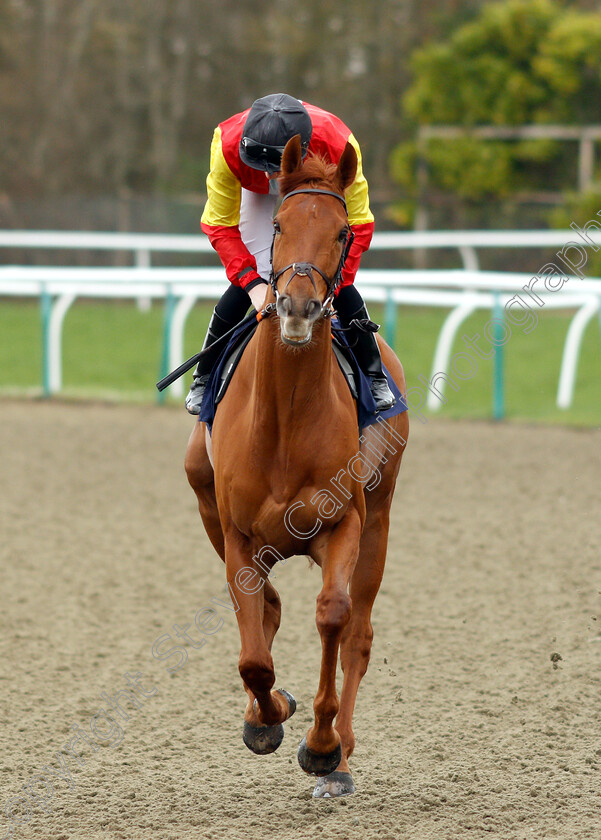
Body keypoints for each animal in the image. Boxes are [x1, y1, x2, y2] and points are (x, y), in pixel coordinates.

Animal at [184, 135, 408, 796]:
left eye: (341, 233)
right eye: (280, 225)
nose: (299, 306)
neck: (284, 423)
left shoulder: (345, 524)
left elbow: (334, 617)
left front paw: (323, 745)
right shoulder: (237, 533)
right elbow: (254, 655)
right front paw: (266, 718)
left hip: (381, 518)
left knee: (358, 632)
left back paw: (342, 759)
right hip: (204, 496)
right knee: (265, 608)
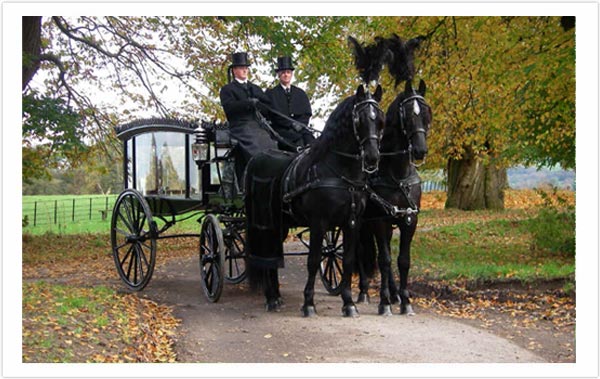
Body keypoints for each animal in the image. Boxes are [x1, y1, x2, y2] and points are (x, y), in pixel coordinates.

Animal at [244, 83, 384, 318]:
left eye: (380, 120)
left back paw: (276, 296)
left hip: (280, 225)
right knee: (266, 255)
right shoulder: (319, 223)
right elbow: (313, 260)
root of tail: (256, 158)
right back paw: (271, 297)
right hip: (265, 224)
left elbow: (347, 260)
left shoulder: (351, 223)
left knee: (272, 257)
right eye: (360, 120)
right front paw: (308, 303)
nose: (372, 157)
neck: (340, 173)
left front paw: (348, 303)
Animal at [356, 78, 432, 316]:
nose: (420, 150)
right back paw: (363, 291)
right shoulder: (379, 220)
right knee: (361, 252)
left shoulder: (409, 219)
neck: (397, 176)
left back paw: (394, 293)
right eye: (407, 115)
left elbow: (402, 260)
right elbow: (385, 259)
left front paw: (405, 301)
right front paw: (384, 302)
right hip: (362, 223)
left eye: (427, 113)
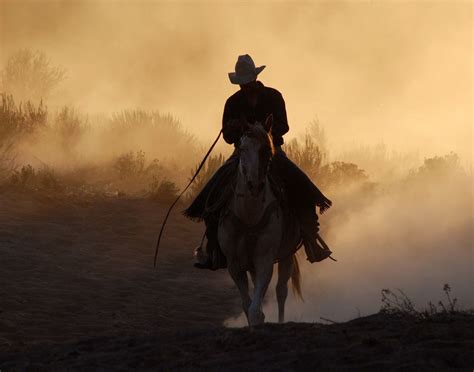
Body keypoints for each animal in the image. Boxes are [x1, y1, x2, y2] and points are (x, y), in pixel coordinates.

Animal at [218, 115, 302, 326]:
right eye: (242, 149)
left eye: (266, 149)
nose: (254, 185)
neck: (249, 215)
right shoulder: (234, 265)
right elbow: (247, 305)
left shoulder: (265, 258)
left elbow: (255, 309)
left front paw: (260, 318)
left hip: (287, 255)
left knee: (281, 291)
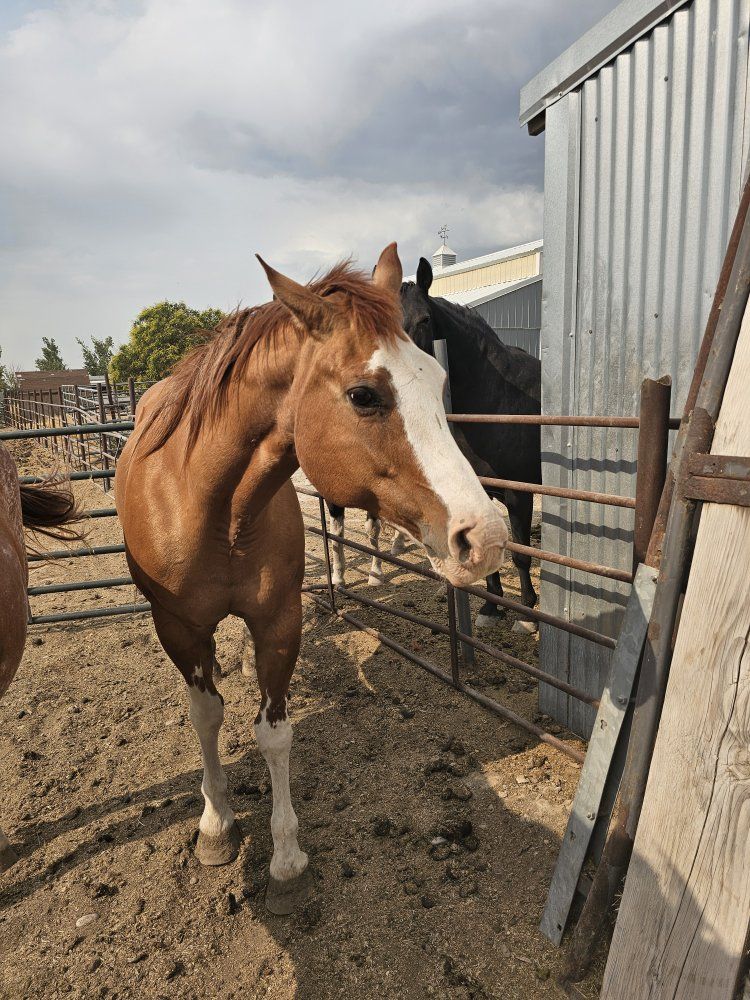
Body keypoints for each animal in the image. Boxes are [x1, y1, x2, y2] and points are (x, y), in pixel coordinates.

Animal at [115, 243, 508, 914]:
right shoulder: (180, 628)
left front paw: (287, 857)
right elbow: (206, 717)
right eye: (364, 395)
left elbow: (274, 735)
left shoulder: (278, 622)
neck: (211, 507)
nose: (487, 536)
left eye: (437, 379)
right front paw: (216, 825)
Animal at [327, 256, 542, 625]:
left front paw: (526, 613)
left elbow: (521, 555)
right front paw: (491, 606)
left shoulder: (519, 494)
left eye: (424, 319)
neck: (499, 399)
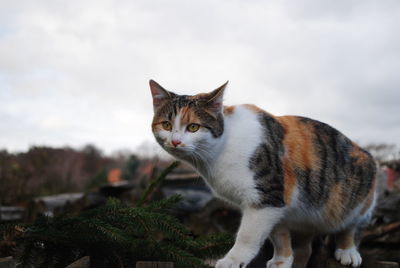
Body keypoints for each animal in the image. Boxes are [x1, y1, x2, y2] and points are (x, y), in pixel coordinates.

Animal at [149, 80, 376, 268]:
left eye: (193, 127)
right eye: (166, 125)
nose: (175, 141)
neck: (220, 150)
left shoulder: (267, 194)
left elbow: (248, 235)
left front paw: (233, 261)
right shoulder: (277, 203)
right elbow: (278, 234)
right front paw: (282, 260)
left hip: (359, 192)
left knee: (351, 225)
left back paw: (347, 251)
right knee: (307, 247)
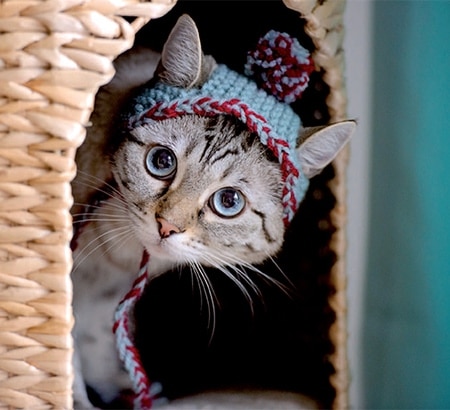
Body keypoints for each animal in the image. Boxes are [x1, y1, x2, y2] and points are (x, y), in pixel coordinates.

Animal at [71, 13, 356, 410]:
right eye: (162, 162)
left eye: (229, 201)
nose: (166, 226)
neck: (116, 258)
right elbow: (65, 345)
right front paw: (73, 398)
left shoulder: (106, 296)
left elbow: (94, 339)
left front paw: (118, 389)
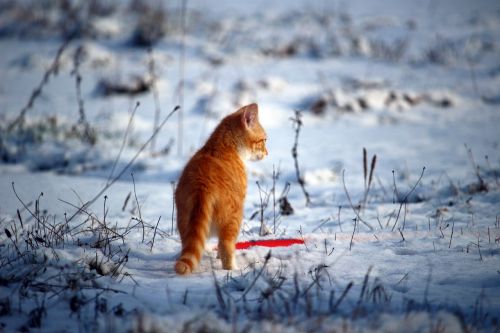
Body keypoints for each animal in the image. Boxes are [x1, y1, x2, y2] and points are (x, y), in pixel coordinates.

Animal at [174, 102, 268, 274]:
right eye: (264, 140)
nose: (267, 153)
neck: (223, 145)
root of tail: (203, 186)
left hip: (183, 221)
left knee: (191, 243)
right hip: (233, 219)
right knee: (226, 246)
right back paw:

▬▬▬▬▬▬

GOAL OF THE EXERCISE: Skip the pictures and print each record exactly as it stands.

THE COMPLETED TASK:
Body keypoints for each animal in the image. Boxes are [x1, y1, x2, y2] and points are (x, y), in pixel coordinates.

Animal at [184, 135, 408, 796]:
left eye: (341, 233)
right eye: (280, 225)
nose: (299, 306)
neck: (284, 423)
left shoulder: (345, 524)
left elbow: (334, 617)
left front paw: (323, 745)
right shoulder: (237, 533)
right elbow: (254, 655)
right front paw: (266, 718)
left hip: (381, 518)
left knee: (358, 632)
left back paw: (342, 759)
right hip: (204, 496)
right knee: (265, 608)
Body keypoints for each animal in the image. Boxes are [x1, y1, x2, y2] and points are (x, y), in pixel coordinates.

Animal at [244, 83, 384, 318]:
left eye: (380, 120)
left back paw: (276, 296)
left hip: (280, 225)
right knee: (266, 255)
right shoulder: (319, 223)
right elbow: (313, 260)
root of tail: (256, 158)
right back paw: (271, 297)
right hip: (265, 224)
left elbow: (347, 260)
left shoulder: (351, 223)
left knee: (272, 257)
right eye: (360, 120)
right front paw: (308, 303)
nose: (372, 157)
neck: (340, 173)
left front paw: (348, 303)
Animal at [356, 78, 432, 316]:
nose: (420, 150)
right back paw: (363, 291)
right shoulder: (379, 220)
right knee: (361, 252)
left shoulder: (409, 219)
neck: (397, 176)
left back paw: (394, 293)
right eye: (407, 115)
left elbow: (402, 260)
right elbow: (385, 259)
left front paw: (405, 301)
right front paw: (384, 302)
right hip: (362, 223)
left eye: (427, 113)
Body keypoints for each animal in the image. Boxes are [x1, y1, x2, y2] and points are (x, y), in pixel coordinates.

Animal at [218, 115, 302, 326]:
right eye: (242, 149)
left eye: (266, 149)
nose: (254, 185)
neck: (249, 215)
right shoulder: (234, 265)
right elbow: (247, 305)
left shoulder: (265, 258)
left elbow: (255, 309)
left front paw: (260, 318)
left hip: (287, 255)
left knee: (281, 291)
Body keypoints for each animal in the image. Boxes are [x1, y1, x2, y2] and points are (x, y), in pixel coordinates.

Animal at [115, 243, 508, 914]:
right shoulder: (180, 628)
left front paw: (287, 857)
right elbow: (206, 717)
right eye: (364, 395)
left elbow: (274, 735)
left shoulder: (278, 622)
neck: (211, 507)
nose: (487, 536)
left eye: (437, 379)
right front paw: (216, 825)
Animal at [327, 256, 542, 625]:
left front paw: (526, 613)
left elbow: (521, 555)
right front paw: (491, 606)
left shoulder: (519, 494)
left eye: (424, 319)
neck: (499, 399)
Body keypoints for each animal in the image. Boxes are [x1, y1, x2, y2] and points are (x, y), in pixel coordinates.

Animal at [149, 80, 376, 268]:
left eye: (193, 127)
right eye: (166, 125)
nose: (175, 141)
neck: (220, 150)
left shoulder: (267, 194)
left elbow: (248, 235)
left front paw: (233, 261)
right shoulder: (277, 203)
right elbow: (278, 234)
right front paw: (282, 260)
left hip: (359, 192)
left knee: (351, 225)
left back paw: (347, 251)
right knee: (307, 247)
Body keypoints for each animal in the image. Boxes are [x1, y1, x2, y2] and points are (x, y), in pixel coordinates.

Animal at [71, 13, 356, 410]:
right eye: (162, 162)
left eye: (229, 201)
nose: (166, 226)
neck: (116, 258)
right elbow: (65, 345)
right front paw: (73, 398)
left shoulder: (106, 296)
left elbow: (94, 339)
left front paw: (118, 389)
Body keypoints for each animal in the image. Boxes are [x1, y1, x2, y2] and points are (x, y), in pixel coordinates.

Animal at [174, 102, 268, 274]:
right eye: (264, 140)
nose: (267, 153)
neck: (223, 145)
root of tail: (203, 186)
left hip: (183, 221)
left knee: (191, 243)
right hip: (233, 219)
right knee: (226, 246)
right back paw:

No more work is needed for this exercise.